## Extrait du texte
#####
Pour autant, autoriser les chasseurs et les éleveurs détenteurs d’un permis de chasse à opérer des tirs de prélèvement ne nous semble ni répondre au problème ni être souhaitable.
L’État doit s’assurer du respect de la convention de Berne et de la directive habitats, mais aussi assumer la responsabilité de la régulation des meutes, le suivi de celles-ci, ainsi que protéger les éleveurs et le pastoralisme. Il ne peut se défausser de toutes ses responsabilités sur les individus ; il lui revient de définir, en lien avec les parties prenantes, dont les officiers de louveterie, et dans le respect du plan loup, les aménagements à opérer, et d’assurer le suivi régulier de l’évolution des meutes.
M. le président. L'amendement n° 452 rectifié n'est pas soutenu.
Quel est l’avis de la commission sur l’amendement n° 160 ?
M. Didier Guillaume, rapporteur. Avis défavorable.
M. le président. Quel est l’avis du Gouvernement ?
M. le président. La parole est à Mme Marie-Christine Blandin, pour explication de vote.
Mme Marie-Christine Blandin. M. le rapporteur nous dit que cet article est soutenu par l’ensemble de la commission des affaires économiques…
M. Didier Guillaume, rapporteur. La quasi-unanimité !
#####
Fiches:
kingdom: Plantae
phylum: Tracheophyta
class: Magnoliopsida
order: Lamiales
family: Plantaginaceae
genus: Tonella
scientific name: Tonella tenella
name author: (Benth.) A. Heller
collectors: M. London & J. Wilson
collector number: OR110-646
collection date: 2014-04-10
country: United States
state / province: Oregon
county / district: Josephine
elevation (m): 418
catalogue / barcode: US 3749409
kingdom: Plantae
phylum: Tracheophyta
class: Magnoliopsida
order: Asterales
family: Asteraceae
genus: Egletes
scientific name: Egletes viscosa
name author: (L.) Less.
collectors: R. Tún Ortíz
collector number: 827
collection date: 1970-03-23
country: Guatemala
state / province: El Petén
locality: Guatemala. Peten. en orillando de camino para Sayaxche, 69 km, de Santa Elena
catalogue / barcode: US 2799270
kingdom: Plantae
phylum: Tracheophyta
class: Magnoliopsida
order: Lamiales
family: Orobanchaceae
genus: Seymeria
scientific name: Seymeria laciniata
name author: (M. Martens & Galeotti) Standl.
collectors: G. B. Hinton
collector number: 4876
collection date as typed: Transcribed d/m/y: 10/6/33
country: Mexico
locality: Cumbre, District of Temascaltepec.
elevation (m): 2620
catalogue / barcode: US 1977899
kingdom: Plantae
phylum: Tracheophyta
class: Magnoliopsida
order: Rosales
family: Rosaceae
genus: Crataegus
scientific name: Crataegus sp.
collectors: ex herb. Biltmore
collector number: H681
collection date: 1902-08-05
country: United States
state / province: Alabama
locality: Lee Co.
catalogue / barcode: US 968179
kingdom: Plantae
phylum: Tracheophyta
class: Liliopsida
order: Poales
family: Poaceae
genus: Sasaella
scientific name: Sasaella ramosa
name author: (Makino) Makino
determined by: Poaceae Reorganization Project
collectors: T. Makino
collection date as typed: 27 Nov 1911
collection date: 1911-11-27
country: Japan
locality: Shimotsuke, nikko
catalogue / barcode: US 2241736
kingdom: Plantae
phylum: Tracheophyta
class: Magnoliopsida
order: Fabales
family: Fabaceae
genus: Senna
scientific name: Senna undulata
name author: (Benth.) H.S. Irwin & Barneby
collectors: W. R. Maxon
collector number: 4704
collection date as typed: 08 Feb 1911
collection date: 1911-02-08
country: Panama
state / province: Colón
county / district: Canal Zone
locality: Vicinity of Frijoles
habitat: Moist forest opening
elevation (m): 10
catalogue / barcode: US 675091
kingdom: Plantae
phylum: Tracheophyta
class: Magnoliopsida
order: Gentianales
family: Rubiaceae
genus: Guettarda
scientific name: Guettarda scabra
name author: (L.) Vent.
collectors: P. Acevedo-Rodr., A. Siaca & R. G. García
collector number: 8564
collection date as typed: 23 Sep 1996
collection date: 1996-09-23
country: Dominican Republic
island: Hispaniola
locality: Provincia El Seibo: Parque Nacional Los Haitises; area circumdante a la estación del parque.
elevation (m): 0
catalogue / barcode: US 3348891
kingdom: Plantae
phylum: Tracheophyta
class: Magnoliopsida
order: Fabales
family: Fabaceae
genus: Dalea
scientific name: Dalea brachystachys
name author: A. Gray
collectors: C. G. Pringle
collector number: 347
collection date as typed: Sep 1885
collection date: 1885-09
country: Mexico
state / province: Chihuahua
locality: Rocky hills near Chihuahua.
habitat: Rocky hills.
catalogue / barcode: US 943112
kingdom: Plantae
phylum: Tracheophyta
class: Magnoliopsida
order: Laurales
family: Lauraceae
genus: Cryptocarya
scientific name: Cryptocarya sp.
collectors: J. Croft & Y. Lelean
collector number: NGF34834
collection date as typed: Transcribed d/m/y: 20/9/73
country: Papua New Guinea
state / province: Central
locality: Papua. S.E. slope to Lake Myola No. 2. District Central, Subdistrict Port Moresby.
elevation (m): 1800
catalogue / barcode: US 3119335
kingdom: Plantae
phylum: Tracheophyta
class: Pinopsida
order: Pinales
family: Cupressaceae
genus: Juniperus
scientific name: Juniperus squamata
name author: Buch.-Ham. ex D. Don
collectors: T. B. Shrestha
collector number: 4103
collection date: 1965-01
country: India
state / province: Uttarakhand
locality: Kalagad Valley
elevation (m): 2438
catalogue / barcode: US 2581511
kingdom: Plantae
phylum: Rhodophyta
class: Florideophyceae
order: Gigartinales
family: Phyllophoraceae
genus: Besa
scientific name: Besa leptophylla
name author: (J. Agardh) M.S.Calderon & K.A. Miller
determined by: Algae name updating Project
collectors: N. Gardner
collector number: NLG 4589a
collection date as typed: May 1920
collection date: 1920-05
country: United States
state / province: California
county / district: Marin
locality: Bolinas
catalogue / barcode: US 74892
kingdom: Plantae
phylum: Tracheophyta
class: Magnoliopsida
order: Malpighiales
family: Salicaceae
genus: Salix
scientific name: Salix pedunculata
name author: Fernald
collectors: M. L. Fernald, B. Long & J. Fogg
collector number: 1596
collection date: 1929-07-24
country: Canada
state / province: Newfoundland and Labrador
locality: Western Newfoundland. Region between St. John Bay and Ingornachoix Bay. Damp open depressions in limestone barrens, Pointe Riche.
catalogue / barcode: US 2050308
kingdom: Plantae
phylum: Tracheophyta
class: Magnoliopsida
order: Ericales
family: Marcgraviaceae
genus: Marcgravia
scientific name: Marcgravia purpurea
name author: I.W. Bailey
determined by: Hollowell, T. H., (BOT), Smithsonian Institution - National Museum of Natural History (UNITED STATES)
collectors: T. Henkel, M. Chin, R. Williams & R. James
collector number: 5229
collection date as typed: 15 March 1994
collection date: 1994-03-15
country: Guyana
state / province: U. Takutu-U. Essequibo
#####
## À faire
(1) Répondez à ces questions sur l'extrait du débat :
(a) Quel amendement est déclaré non soutenu ?
(b) Quel avis le rapporteur rend-il sur l'amendement n° 160 ?
(c) À quel titre la parole est-elle donnée à Mme Marie-Christine Blandin ?
(2) Dans les fiches, modifiez la partie qui s'ouvre sur la ligne contenant « collector number: OR110-646 » et se ferme sur celle contenant « state / province: El Petén », ces deux lignes incluses. Remplacez « country » par « nation » sans rien changer d'autre, et ne redonnez que ces lignes.
Le texte et les fiches n'ont aucun rapport entre eux.

## Résultats par tâche
(1)
(a) L'amendement n° 452 rectifié.
(b) Un avis défavorable.
(c) Pour explication de vote.

(2)
collector number: OR110-646
collection date: 2014-04-10
nation: United States
state / province: Oregon
county / district: Josephine
elevation (m): 418
catalogue / barcode: US 3749409
kingdom: Plantae
phylum: Tracheophyta
class: Magnoliopsida
order: Asterales
family: Asteraceae
genus: Egletes
scientific name: Egletes viscosa
name author: (L.) Less.
collectors: R. Tún Ortíz
collector number: 827
collection date: 1970-03-23
nation: Guatemala
state / province: El Petén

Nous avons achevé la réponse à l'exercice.